Work task: Below are lines of data, and only some are wanted. Please repeat exactly those from the line that has "right hip: (216, 453, -4)" through the line that has "left knee: (448, 468, 13)".

Input for this task:
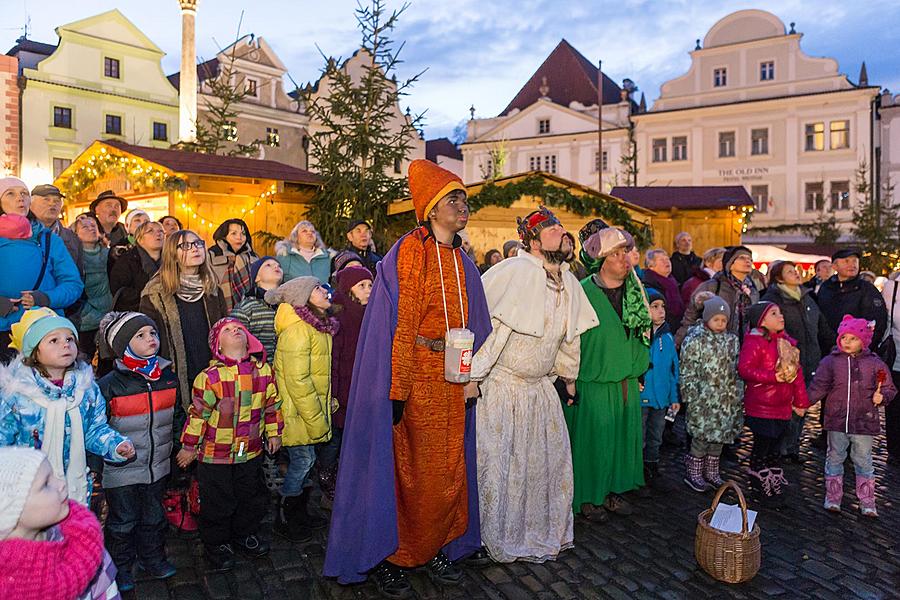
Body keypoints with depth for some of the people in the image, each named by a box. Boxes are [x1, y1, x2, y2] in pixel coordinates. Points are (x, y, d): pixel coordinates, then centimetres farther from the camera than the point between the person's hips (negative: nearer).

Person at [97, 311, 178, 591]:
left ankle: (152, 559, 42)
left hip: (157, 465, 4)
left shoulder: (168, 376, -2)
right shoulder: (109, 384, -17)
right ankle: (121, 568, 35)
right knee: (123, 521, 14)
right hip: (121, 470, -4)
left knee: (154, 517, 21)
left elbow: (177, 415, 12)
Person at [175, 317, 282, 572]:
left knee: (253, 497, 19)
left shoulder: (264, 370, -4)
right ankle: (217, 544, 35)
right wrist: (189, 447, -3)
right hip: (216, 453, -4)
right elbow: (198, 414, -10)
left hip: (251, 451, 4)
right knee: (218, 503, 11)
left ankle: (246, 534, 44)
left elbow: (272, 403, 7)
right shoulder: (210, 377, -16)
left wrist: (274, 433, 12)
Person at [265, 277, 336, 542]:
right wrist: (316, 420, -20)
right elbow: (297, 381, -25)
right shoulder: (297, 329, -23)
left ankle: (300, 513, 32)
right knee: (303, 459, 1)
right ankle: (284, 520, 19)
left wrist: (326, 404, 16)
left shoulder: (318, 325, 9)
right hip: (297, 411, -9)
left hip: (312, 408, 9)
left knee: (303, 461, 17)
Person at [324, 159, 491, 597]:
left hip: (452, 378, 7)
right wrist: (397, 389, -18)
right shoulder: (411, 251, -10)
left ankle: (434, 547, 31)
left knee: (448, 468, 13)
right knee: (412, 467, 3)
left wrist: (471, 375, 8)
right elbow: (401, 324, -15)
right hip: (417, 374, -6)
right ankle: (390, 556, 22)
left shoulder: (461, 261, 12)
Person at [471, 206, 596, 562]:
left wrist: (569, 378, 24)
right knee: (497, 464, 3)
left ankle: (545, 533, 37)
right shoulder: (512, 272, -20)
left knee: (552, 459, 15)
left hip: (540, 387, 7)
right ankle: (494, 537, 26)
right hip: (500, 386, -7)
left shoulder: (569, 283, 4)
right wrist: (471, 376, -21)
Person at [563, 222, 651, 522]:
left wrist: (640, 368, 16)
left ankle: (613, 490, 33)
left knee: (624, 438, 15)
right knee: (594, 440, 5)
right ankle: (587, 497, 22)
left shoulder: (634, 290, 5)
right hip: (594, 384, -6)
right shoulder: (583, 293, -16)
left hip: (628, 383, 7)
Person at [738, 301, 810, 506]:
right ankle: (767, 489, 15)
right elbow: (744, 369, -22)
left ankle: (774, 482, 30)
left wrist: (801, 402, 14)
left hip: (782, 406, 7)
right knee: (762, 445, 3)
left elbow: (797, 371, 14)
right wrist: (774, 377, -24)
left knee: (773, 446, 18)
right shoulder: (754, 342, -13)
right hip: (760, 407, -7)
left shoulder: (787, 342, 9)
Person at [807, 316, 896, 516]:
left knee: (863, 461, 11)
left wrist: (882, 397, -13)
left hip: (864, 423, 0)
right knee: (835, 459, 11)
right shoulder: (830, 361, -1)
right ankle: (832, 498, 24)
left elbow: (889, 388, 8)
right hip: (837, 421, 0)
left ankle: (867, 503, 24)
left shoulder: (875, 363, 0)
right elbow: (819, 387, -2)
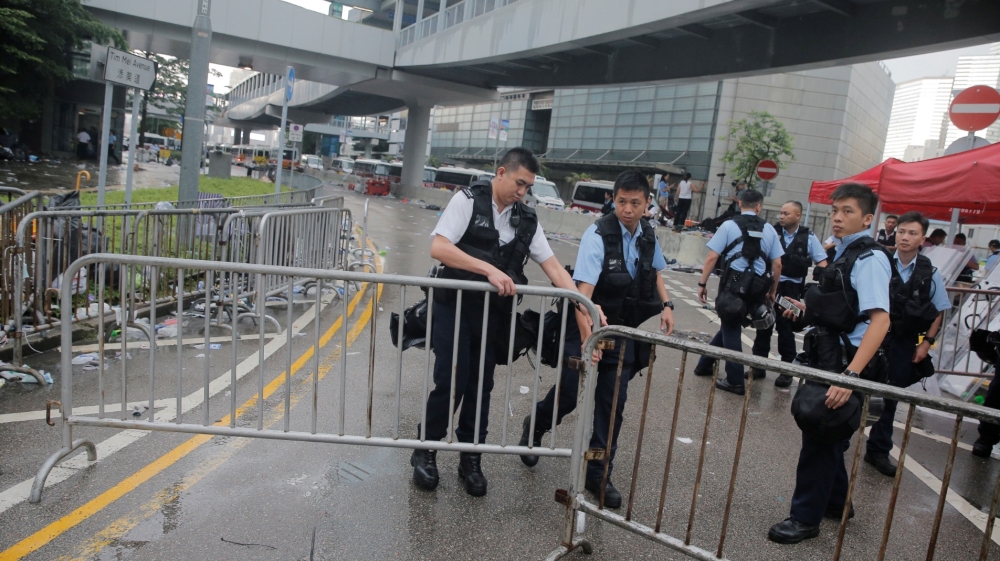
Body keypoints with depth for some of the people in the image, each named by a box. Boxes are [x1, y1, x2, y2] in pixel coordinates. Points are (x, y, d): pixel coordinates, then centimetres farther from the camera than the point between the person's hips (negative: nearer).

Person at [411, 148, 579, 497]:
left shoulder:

...

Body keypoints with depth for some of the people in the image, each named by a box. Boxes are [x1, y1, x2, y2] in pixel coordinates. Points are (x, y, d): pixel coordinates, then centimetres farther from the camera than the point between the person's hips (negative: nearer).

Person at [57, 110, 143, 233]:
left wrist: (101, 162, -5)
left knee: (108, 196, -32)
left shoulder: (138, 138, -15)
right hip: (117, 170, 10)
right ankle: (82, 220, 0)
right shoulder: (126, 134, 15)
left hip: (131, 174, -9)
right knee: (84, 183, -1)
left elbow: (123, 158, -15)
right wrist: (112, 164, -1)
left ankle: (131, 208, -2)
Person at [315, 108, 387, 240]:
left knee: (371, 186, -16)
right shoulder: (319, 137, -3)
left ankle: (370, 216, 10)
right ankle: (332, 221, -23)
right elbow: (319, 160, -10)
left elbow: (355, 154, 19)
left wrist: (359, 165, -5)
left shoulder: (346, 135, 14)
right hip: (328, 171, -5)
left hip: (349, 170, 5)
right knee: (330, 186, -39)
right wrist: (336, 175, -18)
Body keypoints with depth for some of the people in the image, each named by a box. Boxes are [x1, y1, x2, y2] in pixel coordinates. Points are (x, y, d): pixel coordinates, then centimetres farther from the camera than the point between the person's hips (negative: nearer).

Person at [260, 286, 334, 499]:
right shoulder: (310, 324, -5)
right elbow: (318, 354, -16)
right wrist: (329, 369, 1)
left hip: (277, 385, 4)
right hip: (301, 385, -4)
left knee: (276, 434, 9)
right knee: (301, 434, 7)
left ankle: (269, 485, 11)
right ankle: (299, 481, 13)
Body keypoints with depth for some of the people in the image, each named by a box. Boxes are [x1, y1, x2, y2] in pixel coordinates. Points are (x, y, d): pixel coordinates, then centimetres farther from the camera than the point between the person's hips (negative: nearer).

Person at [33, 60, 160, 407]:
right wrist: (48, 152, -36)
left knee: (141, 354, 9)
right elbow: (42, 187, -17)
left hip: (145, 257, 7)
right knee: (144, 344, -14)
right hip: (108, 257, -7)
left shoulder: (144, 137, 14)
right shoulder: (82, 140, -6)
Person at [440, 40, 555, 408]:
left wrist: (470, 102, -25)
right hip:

---

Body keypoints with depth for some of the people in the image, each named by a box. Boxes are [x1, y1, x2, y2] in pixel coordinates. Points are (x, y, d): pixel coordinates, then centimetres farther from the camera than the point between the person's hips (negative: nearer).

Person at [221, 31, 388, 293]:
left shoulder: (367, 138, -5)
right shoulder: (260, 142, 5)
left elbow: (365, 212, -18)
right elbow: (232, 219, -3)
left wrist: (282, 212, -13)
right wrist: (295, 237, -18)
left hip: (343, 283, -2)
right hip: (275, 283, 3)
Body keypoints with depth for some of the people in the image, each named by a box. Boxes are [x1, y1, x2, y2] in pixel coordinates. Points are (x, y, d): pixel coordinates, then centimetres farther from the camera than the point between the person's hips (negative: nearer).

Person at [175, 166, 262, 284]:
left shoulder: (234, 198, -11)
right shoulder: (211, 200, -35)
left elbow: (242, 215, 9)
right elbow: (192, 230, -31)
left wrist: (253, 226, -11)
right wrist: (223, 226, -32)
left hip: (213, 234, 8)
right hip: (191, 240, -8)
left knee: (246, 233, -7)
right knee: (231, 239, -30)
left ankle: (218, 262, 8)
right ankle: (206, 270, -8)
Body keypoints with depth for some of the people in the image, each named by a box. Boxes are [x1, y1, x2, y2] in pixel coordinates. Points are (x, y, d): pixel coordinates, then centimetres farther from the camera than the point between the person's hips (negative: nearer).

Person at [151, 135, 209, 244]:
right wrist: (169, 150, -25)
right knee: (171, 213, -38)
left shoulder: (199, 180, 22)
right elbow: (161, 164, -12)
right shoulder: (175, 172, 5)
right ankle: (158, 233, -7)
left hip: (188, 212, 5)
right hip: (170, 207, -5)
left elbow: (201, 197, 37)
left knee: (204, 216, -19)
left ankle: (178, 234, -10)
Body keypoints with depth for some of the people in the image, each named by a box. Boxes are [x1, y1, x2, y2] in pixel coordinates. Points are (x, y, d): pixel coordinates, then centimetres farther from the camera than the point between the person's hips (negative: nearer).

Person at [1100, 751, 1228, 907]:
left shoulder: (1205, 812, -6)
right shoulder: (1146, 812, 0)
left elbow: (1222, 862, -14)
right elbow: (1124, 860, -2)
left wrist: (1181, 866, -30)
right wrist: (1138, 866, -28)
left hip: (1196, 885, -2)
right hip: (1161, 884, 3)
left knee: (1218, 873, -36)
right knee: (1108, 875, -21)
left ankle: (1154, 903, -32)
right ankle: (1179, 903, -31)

Exercise answer:
right hip: (216, 453, -4)
right elbow: (198, 414, -10)
left hip: (251, 451, 4)
right knee: (218, 503, 11)
left ankle: (246, 534, 44)
left elbow: (272, 403, 7)
right shoulder: (210, 377, -16)
left wrist: (274, 433, 12)
Person at [265, 277, 336, 542]:
right wrist: (316, 420, -20)
right elbow: (297, 381, -25)
right shoulder: (297, 329, -23)
left ankle: (300, 513, 32)
right knee: (303, 459, 1)
right ankle: (284, 520, 19)
left wrist: (326, 404, 16)
left shoulder: (318, 325, 9)
right hip: (297, 411, -9)
left hip: (312, 408, 9)
left knee: (303, 461, 17)
Person at [324, 159, 491, 597]:
left hip: (452, 378, 7)
right wrist: (397, 389, -18)
right shoulder: (411, 251, -10)
left ankle: (434, 547, 31)
left knee: (448, 468, 13)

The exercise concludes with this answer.